Bayesian Entailment Hypothesis: How Brains Implement Monotonic and Non-monotonic Reasoning
This addresses how brains might implement logical reasoning, offering a theoretical framework for cognitive science and AI, though it is incremental on existing Bayesian hypotheses.
The paper proposes a Bayesian account of entailment, showing it can model both monotonic and non-monotonic reasoning, with preferential entailment as an approximation via maximum a posteriori estimation.

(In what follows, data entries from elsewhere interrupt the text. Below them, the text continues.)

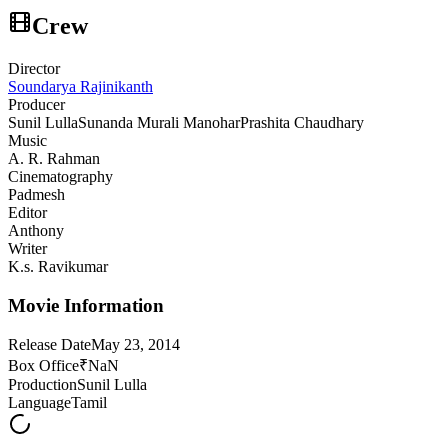
Crew
Director
Soundarya Rajinikanth
Producer
Sunil Lulla
Sunanda Murali Manohar
Prashita Chaudhary
Music
A. R. Rahman
Cinematography
Padmesh
Editor
Anthony
Writer
K.s. Ravikumar
Movie Information
Release Date
May 23, 2014
Box Office
₹NaN
Production
Sunil Lulla
Language
Tamil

Recent success of Bayesian methods in neuroscience and artificial intelligence gives rise to the hypothesis that the brain is a Bayesian machine. Since logic, as the laws of thought, is a product and practice of the human brain, it leads to another hypothesis that there is a Bayesian algorithm and data-structure for logical reasoning. In this paper, we give a Bayesian account of entailment and characterize its abstract inferential properties. The Bayesian entailment is shown to be a monotonic consequence relation in an extreme case. In general, it is a sort of non-monotonic consequence relation without Cautious monotony or Cut. The preferential entailment, which is a representative non-monotonic consequence relation, is shown to be maximum a posteriori entailment, which is an approximation of the Bayesian entailment. We finally discuss merits of our proposals in terms of encoding preferences on defaults, handling change and contradiction, and modeling human entailment.